まいぱん日記

身近なあれこれ、植物のことなど

ストレリチアは「王妃、君主」の植物?

2019年09月07日 | 植物

                   

最近読んでいろいろと啓発されている川島昭夫著『植物と市民の文化』(山川出版社)の中にも「ゴクラクチョウカ」が出てきます。時代は18世紀後半期、キュー植物園が世界最高の植物園を目指し未知なる世界へと次々送り出す、そのプラントハンターの最初のひとりがここに出て来るマッソンです。

「マッソンが南アフリカで発見したゴクラクチョウカは、極楽鳥そっくりのその奇抜な花の形でよく知られているが、ジョージ三世の王妃シャーロットの旧姓にちなんで、ストレリッチアと命名された。王妃もまた植物の愛好家としてきこえ、とりわけ女性のあいだにおける植物学の流行を代表する存在であったからである。キュー(植物園)の名声は、はなやかさや優美さを競う文化に君臨し、そうした価値の序列の頂点に位置したことになる。
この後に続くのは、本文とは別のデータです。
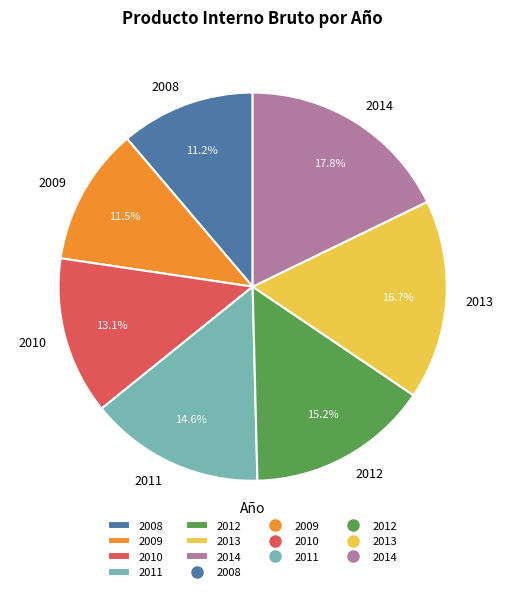

True or false: 2009 accounts for 19% of the total.

False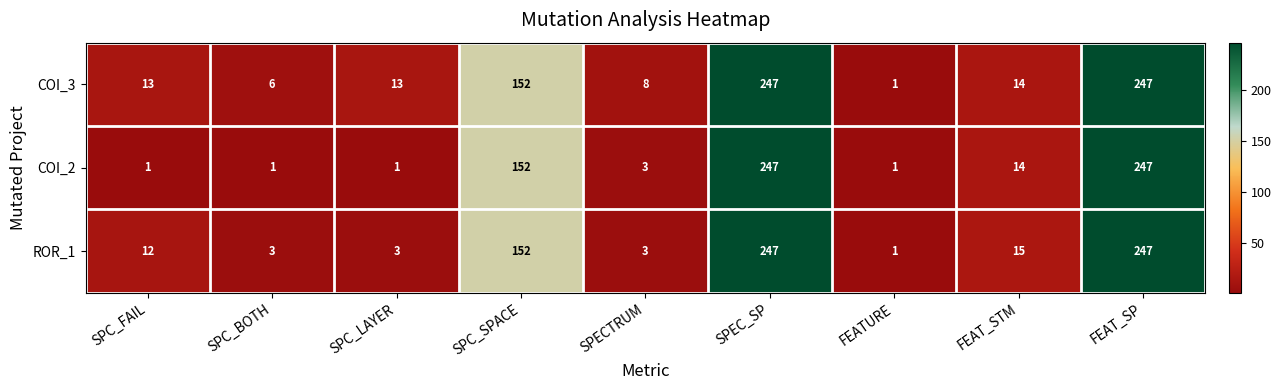

What is the difference between the maximum and minimum values in the COI_3 series?

246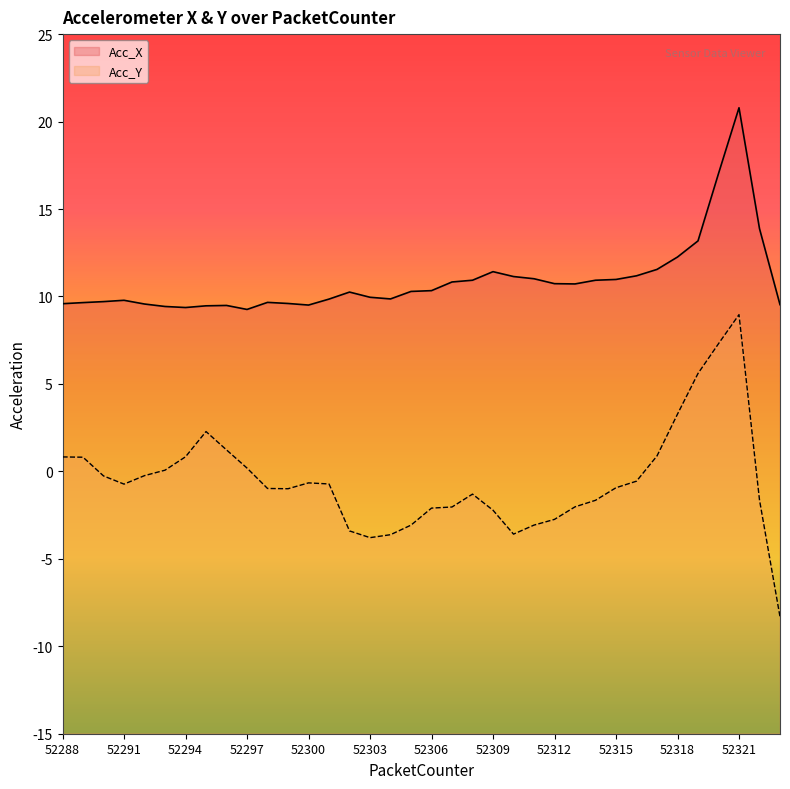

How many interior local peaks does the Acc_Y series have?

4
」

ジョージ3世の妻シャーロットは北ドイツの出身で、旧姓はメクレンバーグ=ストレリッツ。ストレリチアの属名(Strelitzia)はここから命名、その属には5種類あるのですが、そのうち最も一般的で私たちが知っているのが、学名Strelitzia reginaeです。レギーナは「女王の」という意味です。まさにジョージ3世の王妃シャーロットに捧げられた学名というわけですね。

ジョージ3世とシャーロットはともに植物愛好家でした。ジョージ3世でなく、王妃に捧げられた理由は女性の間で植物学が流行っていて、そうした婦人たちの代表としてシャーロット王妃が選ばれたというわけです。キュー植物園がそうした華やかな文化を競い合う頂点にある存在であったことに私は大いにおどろきました。

ストレリチア属には、別に学名Strelitzia nicolai(ルリゴクラクチョウカ)という野生では10メートルにもなる種類があります。このストレリチア・ニコライについてはこんな記述を見つけました。「ニコライ1世の治世中、南アフリカの代表団がサンクトペテルブルクに<野生のバナナ ナタール>と呼ばれる未知の植物を持ってきました。帝立植物園のキュレーターE.L.レーゲルがそれを温室に植えると、ヤシの木のような逞しい高木に育ち、一種のStrelitzia であることが判明しました。そこで皇帝に敬意を表してStrelitzia nicolaiと命名されました。」

イギリスでは女性の間でも植物学が流行し華やかさを競う文化の代表として王妃シャーロットに捧げられた”Strelitzia reginae(女王のストレリチア)”、一方、ロシアでは専制君主として名を馳せたニコライ1世に捧げられた”Strelitzia nicolai” ほぼ同時代の同じストレリチアでも名付けられた環境はずい分ちがうものです。

でも、ロシアのウィキペディアには、ニコライはニコライでも、ニコライ1世ではなくて、「 サンクトペテルブルクの植物園の帝国管理人である大公ニコライ・ニコラエヴィチ長老 (1831-1891)に因んで命名された」とあります。

たとえ、こちら長老のニコライが本当だとして、君主が由来と思われるところが、ストレリチアが豪華で堂々とした植物の中の植物である由縁なのかもしれませんね。

やっぱり、私とは縁遠い植物かもしれないなー。